マネジメントとリーダーシップは何が違う?キーワードは「コントロール」と「促し」

リーダーシップって何だろう?

本ブログにたどり着く方なら、一度は考えたことがある問いなんじゃないでしょうか。

最近、リーダーシップに関して、自分の中ですごく腑に落ちたことがあったので今回のブログはそのことについてちょいとまとめておこう思います。

単純にリーダーシップでまとめても良いですが、比較対象があると理解しやすいということで、よく勘違いされるマネジメントとも比較してメモしてみます。

マネジメント

まず、マネジメントについて。マネジメントをAIに聞いてみると次のように返ってきました。

「組織や団体などの目的達成のための資源(人、財、物、情報など)を有効に配置し、運用するための方法や技術のことを指します。これには、人材の配置や育成、財務や資材の管理、戦略の立て方などが含まれます。また、組織内外との関係を調整し、目標の達成に向けた意思決定を行うこともマネジメントの一部とされます。」

うん、間違ってはいないと思いますが、言葉がズラズラと並んでいて、わかるようなわからないような。

もっと端的に、一言で何なの?ということになるわけですが、僕なりにマネジメントとはなんぞや?を一言で言うのなら、**複雑なものを「コントロール」して結果を出そうとする行為!**ではないかと思います。

先のAIの説明では、マネジメントは『組織や団体を運用して目的を達成する方法や技術』と言っていますが、『方法や技術』という説明もあるように、そこには「再現性」や「技術性」があるように思います。

もう少しいうと、同じインプットをしたら同じアウトプットが出てくる、というようなそんなイメージです。正しいことをしたら、正しい結果が返ってくるという前提がそこにはあるような気がしていて、それがマネジメントを「方法や技術」と表現している意味合いではないでしょうか。

そういう意味で、僕はマネジメントを一言でいうのなら「コントロール」という表現が近いのかなと思っています。

リーダーシップ

一方、リーダーシップはどう説明できるのでしょうか。こちらもAIに聞いてみると次のように返ってきました。

リーダーシップは、影響力と方向性を通じて他人を導くことです。リーダーはビジョン、革新、そして変化を創造し、他人を啓発して共有された目標に向かって動機づけます。

マネジメントとは随分違う答えですね。ただ、これも割りと的を得ていると思いまして、それは僕がリーダーシップを複雑なものを「促して」結果を出そうとする行為、だと考えているからです。

AIはリーダーシップを「導く」と表現していますが、リーダーシップとは「これをしなさい、あれをしなさい」という命令(コントロール)をすることではありません。

チームメンバーが「主体的」に自分も頑張ろう!と思えるような促しがリーダーシップであって、それをAIは「導く」と表現するし、僕は「促す」と表現しているのだと思います。

リーダーシップには、マネジメントほどの方法や技術性はありません。毎回同じようにしたら上手くいくわけではなく、状況に応じて上手く「促す」必要があるのです。

リーダーには「マネジメント」と「リーダーシップ」どっちが大事?

以上、マネジメントとリーダーシップを比較して考えてみましたが、リーダーはどちらを重視すべきなのでしょうか。

結論から言うと、それは時と場合によるのであって、マネジメントが重要なときもあれば、リーダーシップが重要なときもあると思います。こう言っては身も蓋もないかもしれないですが、どちらか片方があれば必ず上手くいくということはないわけであって、結局はバランスよく、マネジメントもリーダーシップもどちらも取り入れていく必要があるわけです。

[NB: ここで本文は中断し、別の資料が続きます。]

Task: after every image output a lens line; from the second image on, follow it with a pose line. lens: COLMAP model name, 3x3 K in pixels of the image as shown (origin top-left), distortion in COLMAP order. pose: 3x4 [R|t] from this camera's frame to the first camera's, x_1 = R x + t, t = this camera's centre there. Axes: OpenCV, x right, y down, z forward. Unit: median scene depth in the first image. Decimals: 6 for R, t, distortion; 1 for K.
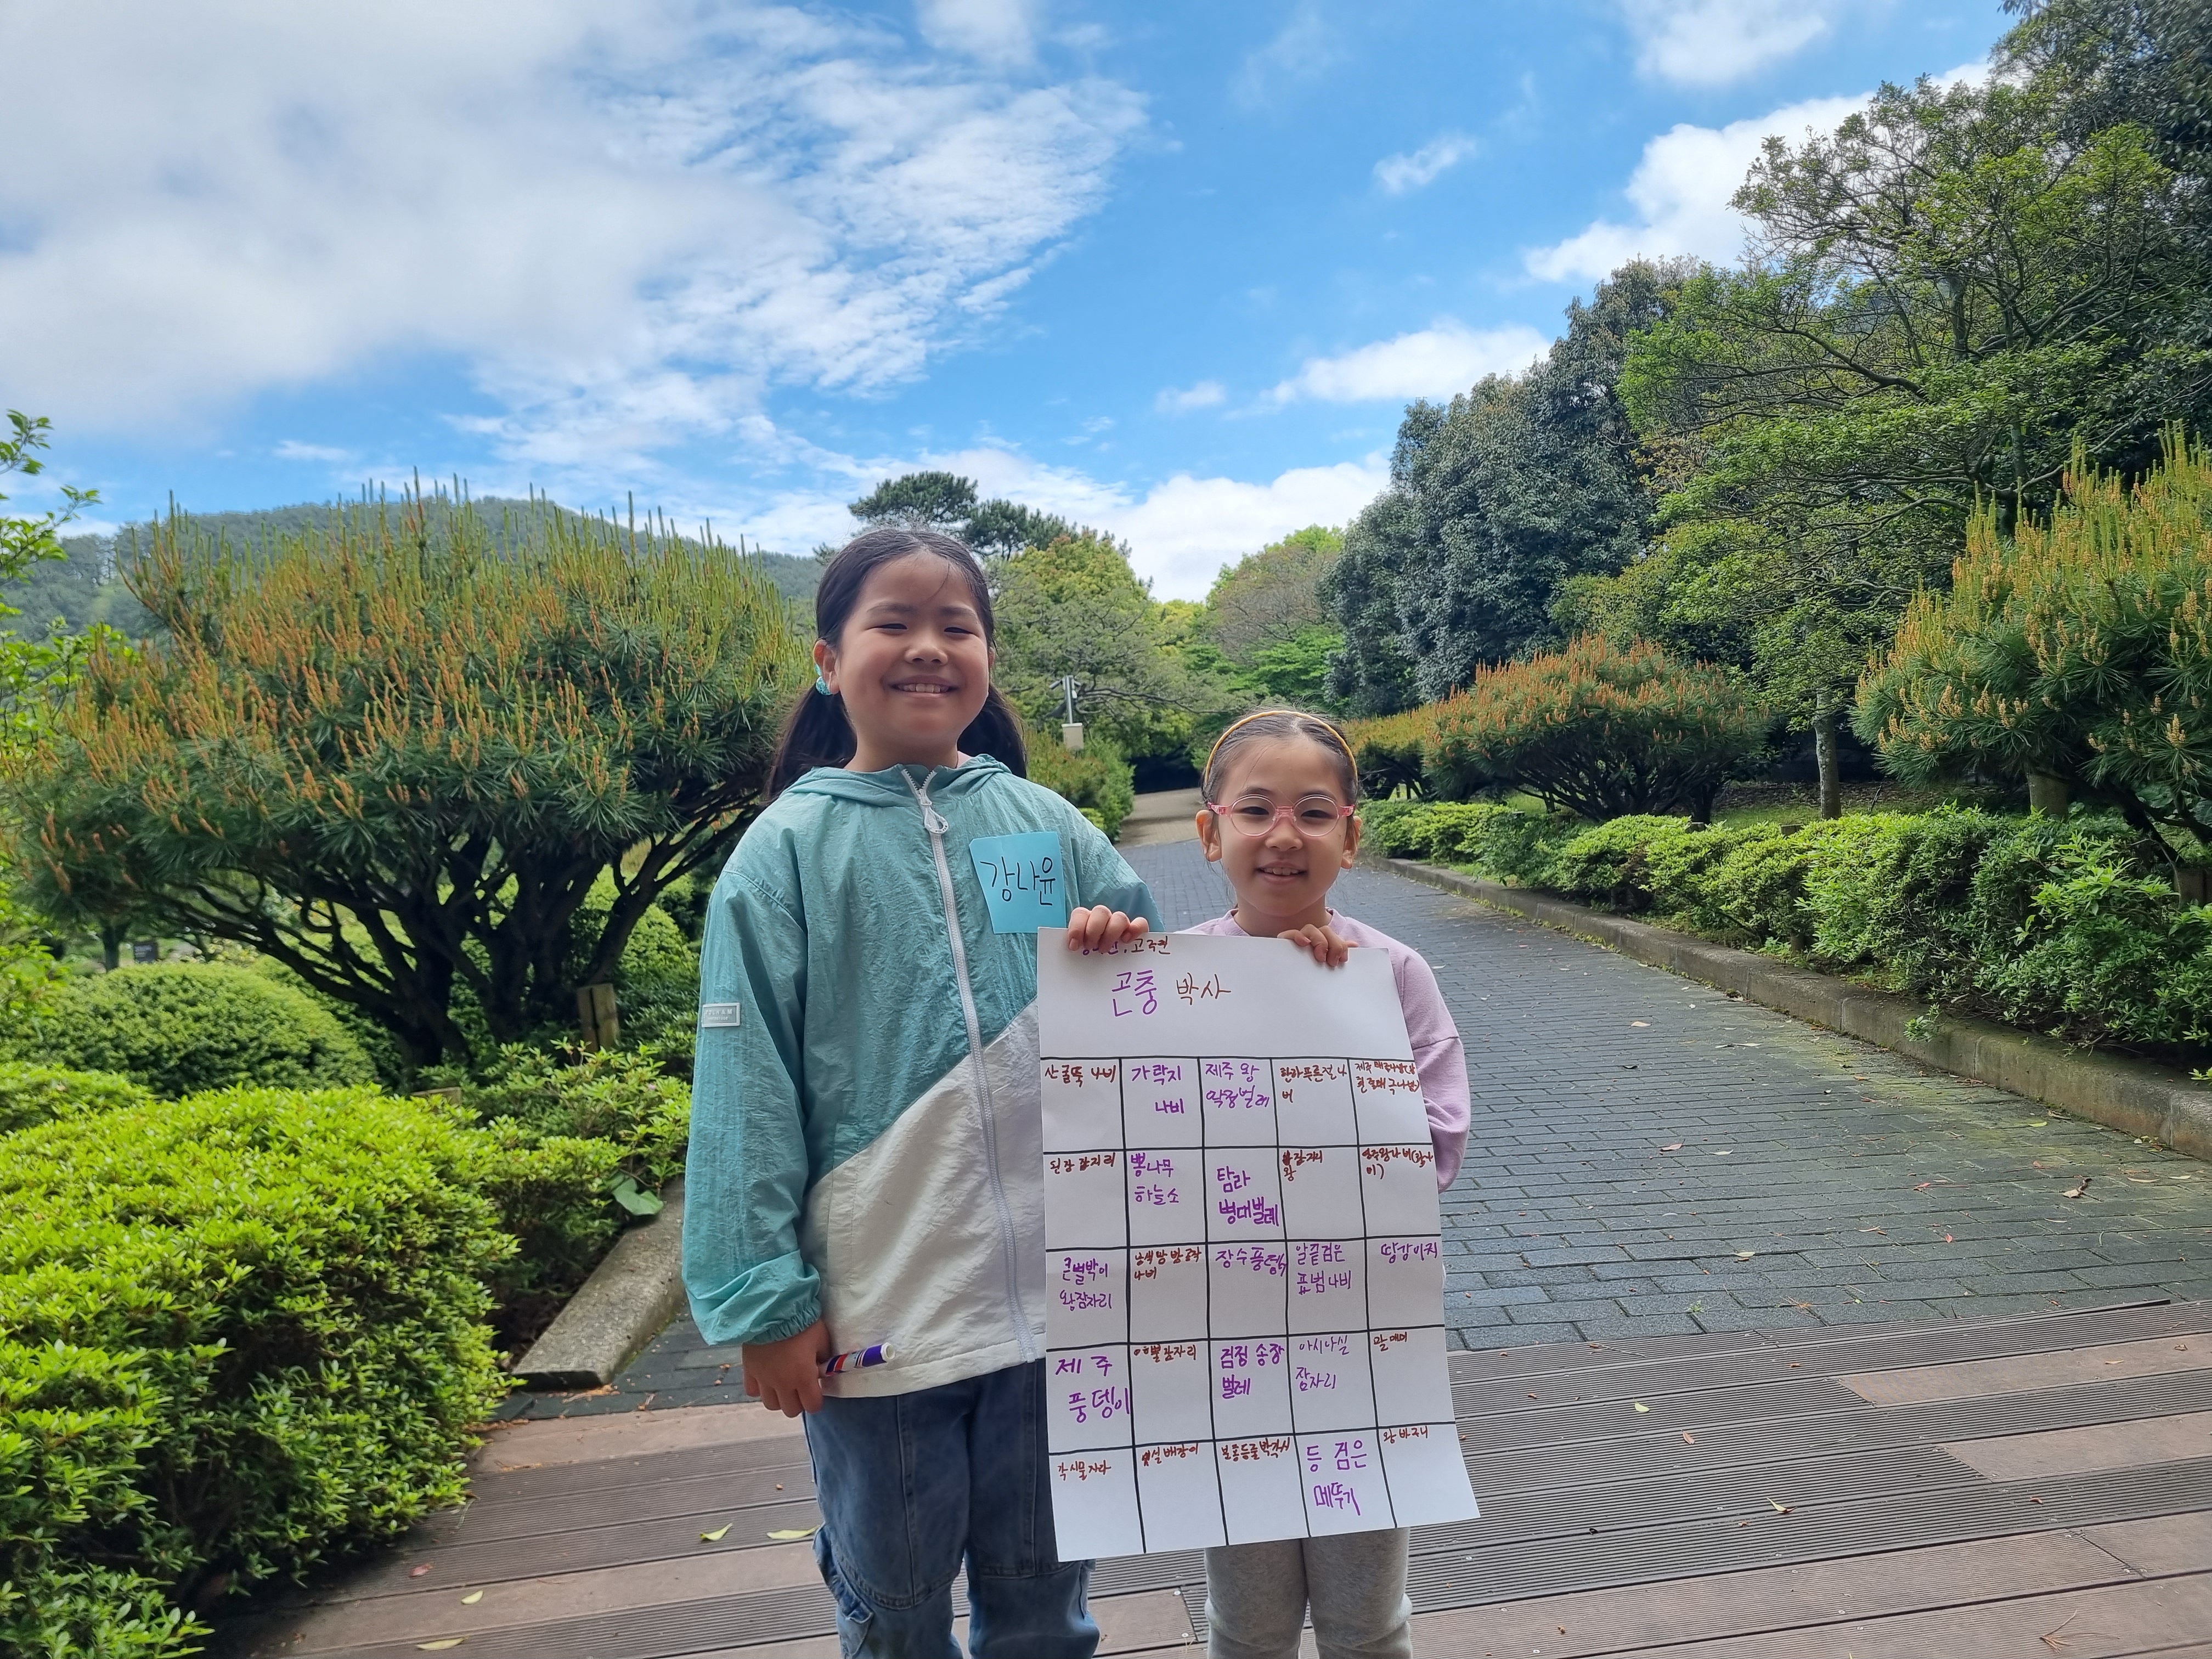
lens RADIAL K [[1744.4, 0, 1128.1], [0, 1744.4, 828.5], [0, 0, 1]] dist [0.062999, -0.058279]
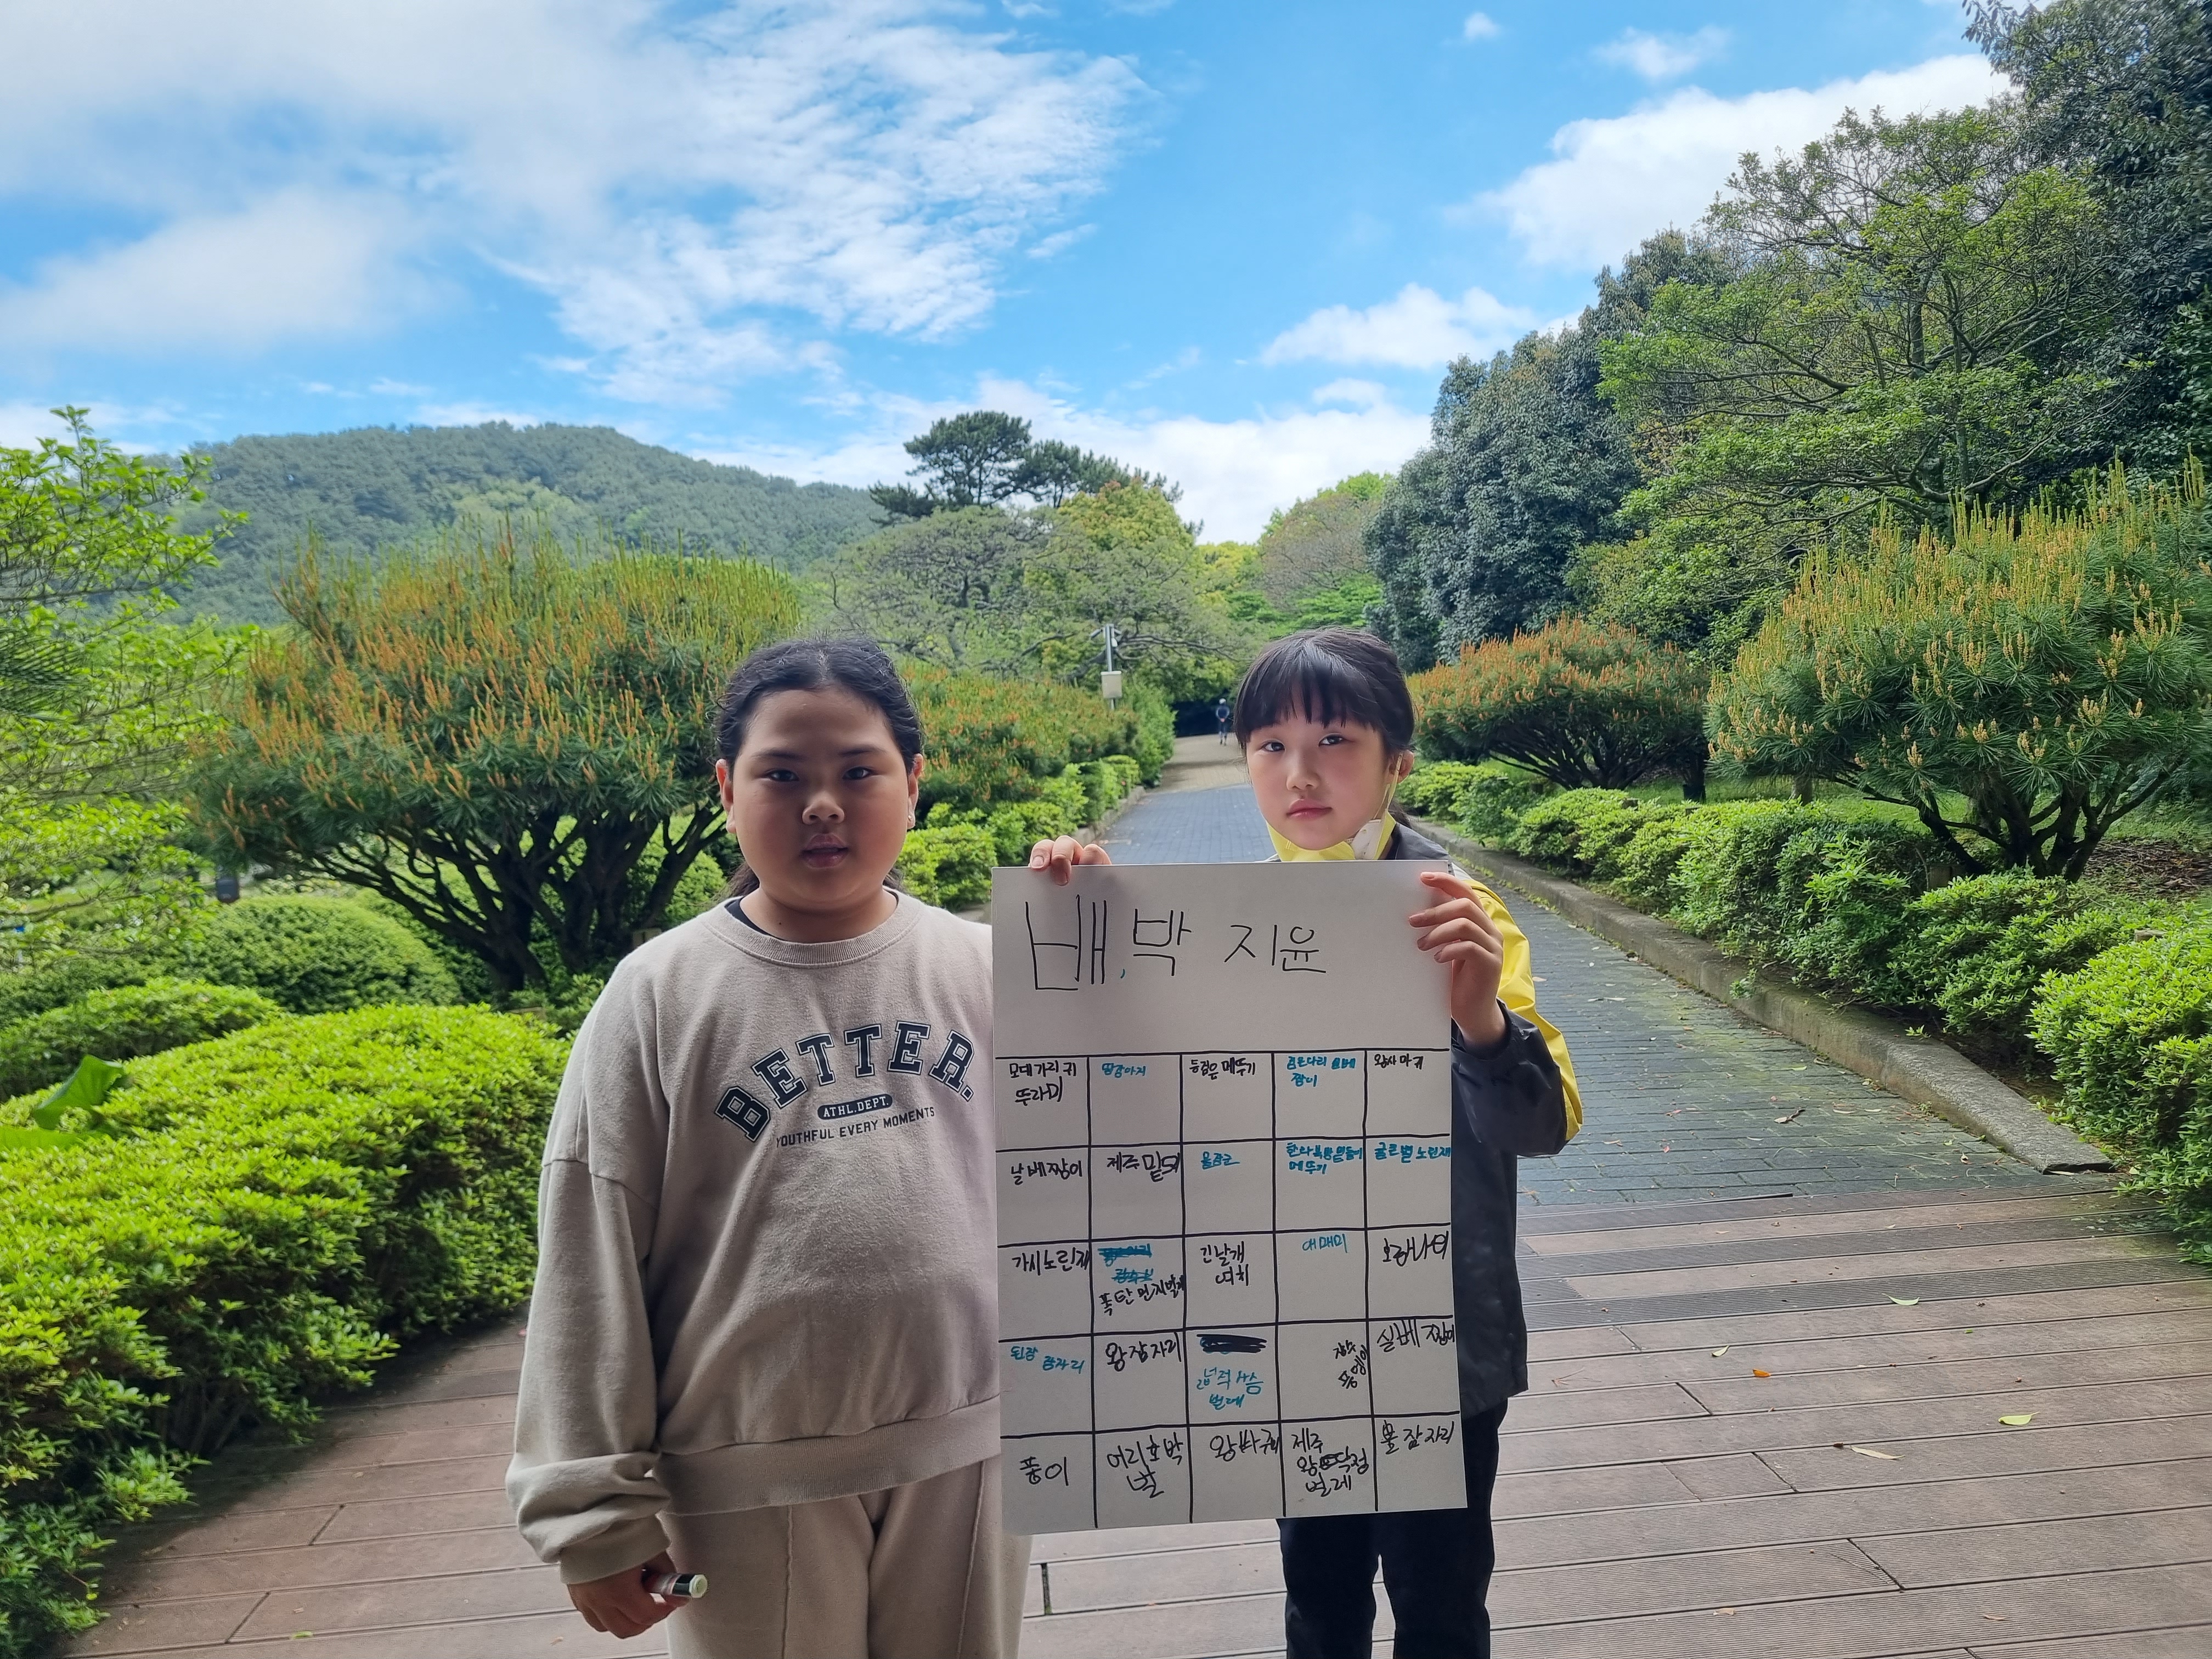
lens RADIAL K [[1744.4, 0, 1126.7], [0, 1744.4, 836.5], [0, 0, 1]] dist [0.062999, -0.058279]
pose [[0.999307, 0.021788, -0.030171, 0.047381], [-0.020566, 0.998979, 0.040230, -0.021860], [0.031017, -0.039582, 0.998735, -0.149699]]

ただ、その比率を決める方針があるのだとすれば、それはその状況がコントロール性の高い状況なのか、低い状況なのかを目安になるでしょう。

これまでの経験の蓄積で、知見が溜まっていること、技術的な問題解決が可能な状況であればマネジメントの割合が多くなるでしょうし、不確実な状況でイノベーティブな思考が求められる場面ではリーダーシップの割合が多くなるでしょう。要は「コントロール」して結果を出すのか、「促して」結果を出すのか、どっちの側面がその状況には適切なのか、ということですね。

なお(ここらは少し蛇足ですが)、促しには、ポジティブな促し、ネガティブな促しがありそうです。ポジティブな促しとは、対象を動機付けて主体的に動いてもらう促しであり、ネガティブな促しとは、しょうがないからやる、怒られたくない、契約だからやる、みたいな促しであるでしょう。例えば、支配型リーダーシップはネガティブな促しを主とするリーダーシップであり、支援型(サーヴァントリーダーシップ)は、ポジティブな促しを主とするリーダーシップである、みたいなことも考えられますが、これはまた別の話になるので、違うタイミングでまとめてみようと思います。